Il problema della differenza di retribuzione – un medico che lavora in Puglia guadagnerebbe di meno di uno che lavora in Veneto, per intenderci – si pone con forza anche nel settore sanitario.
Con un’aggravante: “Se la sanità diventa appannaggio delle Regioni – spiega ancora il professore – dal giorno dopo finisce il servizio sanitario nazionale, perché le Regioni avranno piena potestà nella definizione delle norme e delle strutture. Quanto alla retribuzione, i compensi di medici e infermieri sarebbero anche molto diversi da Regione a Regione, con la conseguenza che ci sarebbe, col tempo, una migrazione di queste figure professionali, dettata dai compensi”.
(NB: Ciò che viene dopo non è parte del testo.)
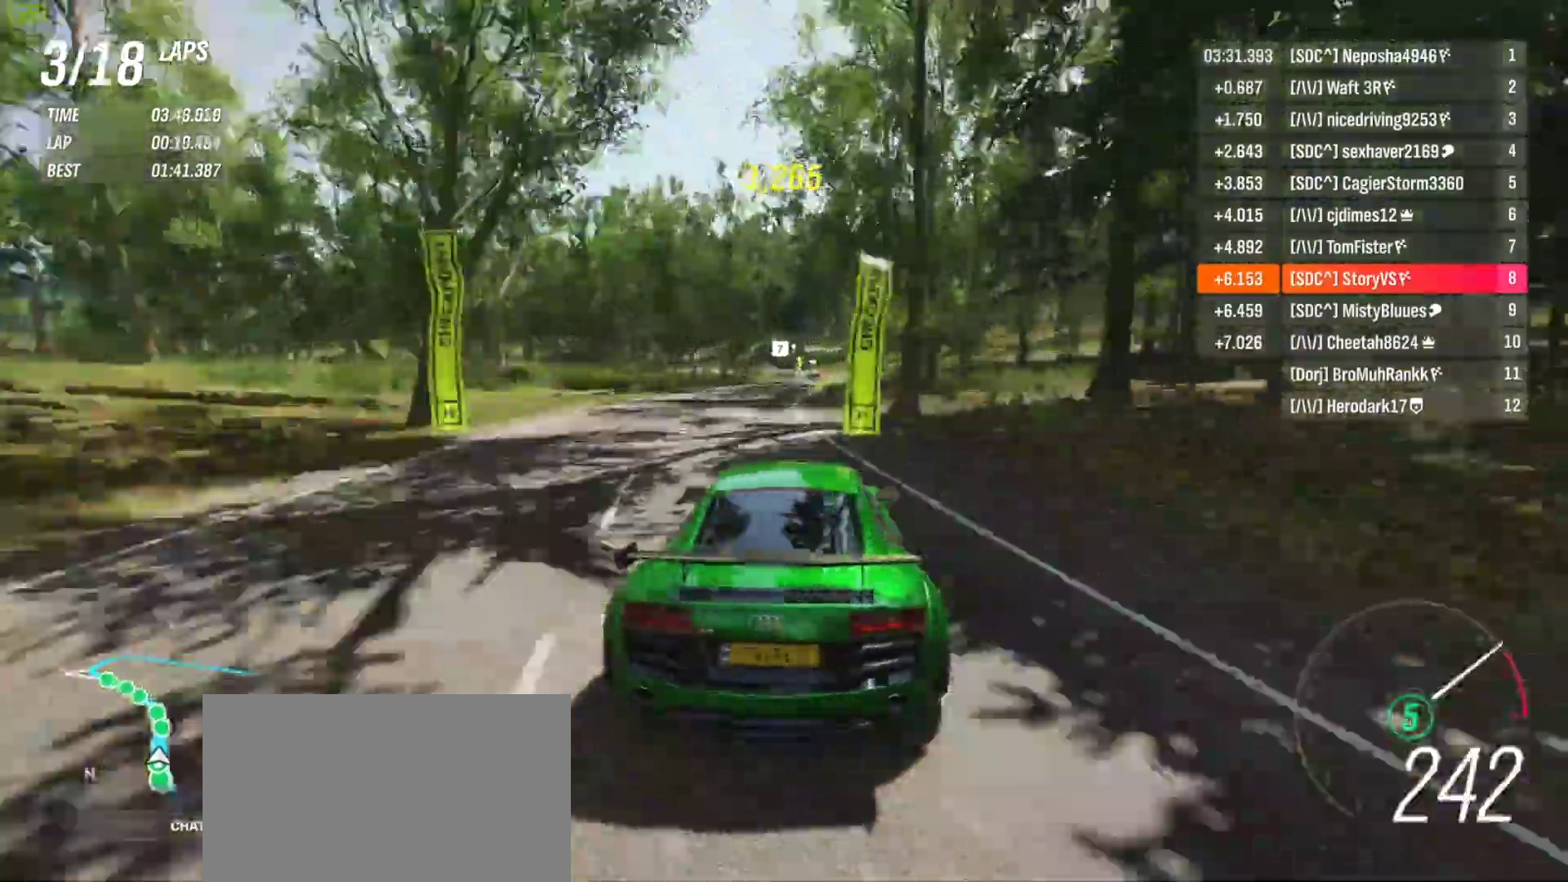
{"buttons": ["R2"], "left_stick": "center", "events": [[133, "left_stick", "center"], [300, "left_stick", "left"], [367, "left_stick", "center"]]}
Sollecitato da HuffPost sull’estressione “secessione dei ricchi” – non sarà un’esagerazione? – il professore, che a settembre pubblicherà un libro con Laterza intitolato proprio “Contro la secessione dei ricchi”, risponde senza esitare: “Sarà una parasecessione, una secessione di fatto, del pezzo più ricco del Paese. Nello specifico, delle tre Regioni più ricche: Emilia Romagna, Lombardia, Veneto”.
In tutto questo discorso, però, manca un elemento: come ha fatto notare spesso il ministro Roberto Calderoli, forme di autonomia sono previste dalla Costituzione. Questo movimento contrario all’autonomia si sta dunque scagliando contro la Carta stessa? A sentire il professore non è esattamente così: “Si, vero, la Costituzione dà la possibilità alle regioni di ottenere ulteriori competenze rispetto a quelle che già spettano loro, ma la potestà in merito spetta al Parlamento”. Nel disegno di legge attuale – che, però, sarà modificato, anche per volere di Fratelli d’Italia, come spiegato qui da HuffPost – invece, alle Camere spetta solo un parere finale, dopo che l’intesa Stato-Regione è già stata perfezionata. C’è poi il nodo dei livelli essenziali di prestazione – quel minimo servizi che, al di là dell’autonomia, devono obbligatoriamente essere garantiti su tutto il territorio nazionale – sul quale il professore non mostra ottimismo: “Al momento sono solo fumo. Ci vorrebbero anni per definirli e, forse, un periodo ancora più lungo per finanziarli.